**** Supplied data

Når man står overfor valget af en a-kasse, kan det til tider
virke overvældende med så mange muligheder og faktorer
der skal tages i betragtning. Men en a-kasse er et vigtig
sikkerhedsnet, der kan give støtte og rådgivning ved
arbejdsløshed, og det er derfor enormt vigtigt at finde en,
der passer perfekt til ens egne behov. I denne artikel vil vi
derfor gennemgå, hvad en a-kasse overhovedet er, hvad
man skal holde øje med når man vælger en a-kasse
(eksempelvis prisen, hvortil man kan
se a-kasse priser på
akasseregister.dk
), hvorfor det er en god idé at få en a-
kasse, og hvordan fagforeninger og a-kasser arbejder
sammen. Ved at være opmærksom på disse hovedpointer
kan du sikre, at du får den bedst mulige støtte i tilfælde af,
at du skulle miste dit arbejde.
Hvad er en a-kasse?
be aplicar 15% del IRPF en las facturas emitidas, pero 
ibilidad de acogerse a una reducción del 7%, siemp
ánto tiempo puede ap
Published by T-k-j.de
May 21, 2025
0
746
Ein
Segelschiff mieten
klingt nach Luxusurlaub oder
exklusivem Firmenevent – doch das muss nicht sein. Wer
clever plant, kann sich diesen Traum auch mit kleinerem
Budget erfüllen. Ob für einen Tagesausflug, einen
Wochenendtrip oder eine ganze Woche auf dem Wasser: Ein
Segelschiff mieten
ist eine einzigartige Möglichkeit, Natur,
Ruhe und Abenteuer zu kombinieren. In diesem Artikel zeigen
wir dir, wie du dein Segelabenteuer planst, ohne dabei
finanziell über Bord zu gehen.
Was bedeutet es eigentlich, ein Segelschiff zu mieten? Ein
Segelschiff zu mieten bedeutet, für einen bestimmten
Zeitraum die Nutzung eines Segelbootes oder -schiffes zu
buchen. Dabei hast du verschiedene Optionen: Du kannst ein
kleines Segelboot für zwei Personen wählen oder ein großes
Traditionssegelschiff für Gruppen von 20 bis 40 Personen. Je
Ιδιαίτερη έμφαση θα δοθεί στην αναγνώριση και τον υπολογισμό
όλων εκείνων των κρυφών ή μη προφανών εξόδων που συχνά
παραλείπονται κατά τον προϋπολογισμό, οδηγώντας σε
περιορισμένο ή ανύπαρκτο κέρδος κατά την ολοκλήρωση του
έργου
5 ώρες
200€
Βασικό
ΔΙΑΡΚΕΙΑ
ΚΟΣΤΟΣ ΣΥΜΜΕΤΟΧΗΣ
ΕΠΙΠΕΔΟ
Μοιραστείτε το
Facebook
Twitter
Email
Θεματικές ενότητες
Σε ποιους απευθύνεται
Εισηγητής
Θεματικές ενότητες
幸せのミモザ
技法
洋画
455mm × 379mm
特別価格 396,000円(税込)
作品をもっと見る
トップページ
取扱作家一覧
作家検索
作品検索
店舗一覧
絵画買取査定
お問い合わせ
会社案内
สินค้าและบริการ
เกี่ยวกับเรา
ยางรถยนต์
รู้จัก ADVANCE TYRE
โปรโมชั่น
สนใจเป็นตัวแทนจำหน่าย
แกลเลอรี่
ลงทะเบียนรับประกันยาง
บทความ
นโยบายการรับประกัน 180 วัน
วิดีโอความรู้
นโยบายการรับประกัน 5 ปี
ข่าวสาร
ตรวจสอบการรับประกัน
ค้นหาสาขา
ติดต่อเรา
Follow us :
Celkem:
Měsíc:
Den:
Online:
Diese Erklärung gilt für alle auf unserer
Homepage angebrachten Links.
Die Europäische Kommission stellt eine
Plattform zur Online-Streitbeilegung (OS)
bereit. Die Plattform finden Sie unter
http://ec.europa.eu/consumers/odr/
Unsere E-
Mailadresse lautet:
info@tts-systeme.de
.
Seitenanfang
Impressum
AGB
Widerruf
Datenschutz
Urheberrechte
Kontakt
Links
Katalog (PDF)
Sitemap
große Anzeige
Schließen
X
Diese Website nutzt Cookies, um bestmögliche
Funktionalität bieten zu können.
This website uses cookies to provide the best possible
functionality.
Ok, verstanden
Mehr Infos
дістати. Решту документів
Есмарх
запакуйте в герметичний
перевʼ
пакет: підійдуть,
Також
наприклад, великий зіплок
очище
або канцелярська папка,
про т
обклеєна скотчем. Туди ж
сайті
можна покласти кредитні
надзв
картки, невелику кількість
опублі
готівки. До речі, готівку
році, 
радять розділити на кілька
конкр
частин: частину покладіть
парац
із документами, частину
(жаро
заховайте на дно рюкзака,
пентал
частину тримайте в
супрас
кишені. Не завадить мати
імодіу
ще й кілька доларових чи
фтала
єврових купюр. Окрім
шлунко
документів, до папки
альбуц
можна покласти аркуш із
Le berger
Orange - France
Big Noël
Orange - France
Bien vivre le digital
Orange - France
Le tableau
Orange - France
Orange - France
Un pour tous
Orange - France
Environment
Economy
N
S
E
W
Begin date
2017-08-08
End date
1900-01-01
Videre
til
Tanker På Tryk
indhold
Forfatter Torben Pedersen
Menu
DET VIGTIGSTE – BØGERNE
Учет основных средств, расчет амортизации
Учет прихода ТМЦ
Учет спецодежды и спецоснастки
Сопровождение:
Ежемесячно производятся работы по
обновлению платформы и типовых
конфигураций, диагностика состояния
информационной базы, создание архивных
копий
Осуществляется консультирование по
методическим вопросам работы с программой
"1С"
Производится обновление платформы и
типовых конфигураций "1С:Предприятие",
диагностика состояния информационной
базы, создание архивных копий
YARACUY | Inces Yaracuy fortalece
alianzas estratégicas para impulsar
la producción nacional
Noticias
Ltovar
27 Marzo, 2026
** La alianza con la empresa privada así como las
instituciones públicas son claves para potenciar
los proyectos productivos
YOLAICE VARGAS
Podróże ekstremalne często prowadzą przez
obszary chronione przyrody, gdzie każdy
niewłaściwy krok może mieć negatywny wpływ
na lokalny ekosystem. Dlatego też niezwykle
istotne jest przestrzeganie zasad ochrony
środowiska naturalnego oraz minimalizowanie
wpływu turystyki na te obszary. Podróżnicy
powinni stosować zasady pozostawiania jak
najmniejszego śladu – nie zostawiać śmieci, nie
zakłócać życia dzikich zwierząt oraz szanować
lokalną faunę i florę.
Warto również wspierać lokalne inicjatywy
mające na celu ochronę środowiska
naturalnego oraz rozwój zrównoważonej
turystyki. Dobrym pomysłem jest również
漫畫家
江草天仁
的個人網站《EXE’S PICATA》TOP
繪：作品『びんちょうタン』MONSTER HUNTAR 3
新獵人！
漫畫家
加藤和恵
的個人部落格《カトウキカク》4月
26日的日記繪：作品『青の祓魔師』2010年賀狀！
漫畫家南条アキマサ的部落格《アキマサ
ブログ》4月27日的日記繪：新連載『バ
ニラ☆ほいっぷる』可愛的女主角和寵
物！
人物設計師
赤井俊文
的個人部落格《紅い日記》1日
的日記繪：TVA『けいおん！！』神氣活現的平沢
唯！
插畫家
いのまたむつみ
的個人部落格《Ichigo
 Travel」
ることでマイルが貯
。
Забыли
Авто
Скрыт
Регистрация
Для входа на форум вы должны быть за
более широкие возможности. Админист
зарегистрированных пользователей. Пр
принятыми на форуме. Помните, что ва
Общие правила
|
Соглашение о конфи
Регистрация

********

** Directions for this task **
Only the count is wanted. Count the lines of the data above that include the string "środowiska".

** Written answer **
2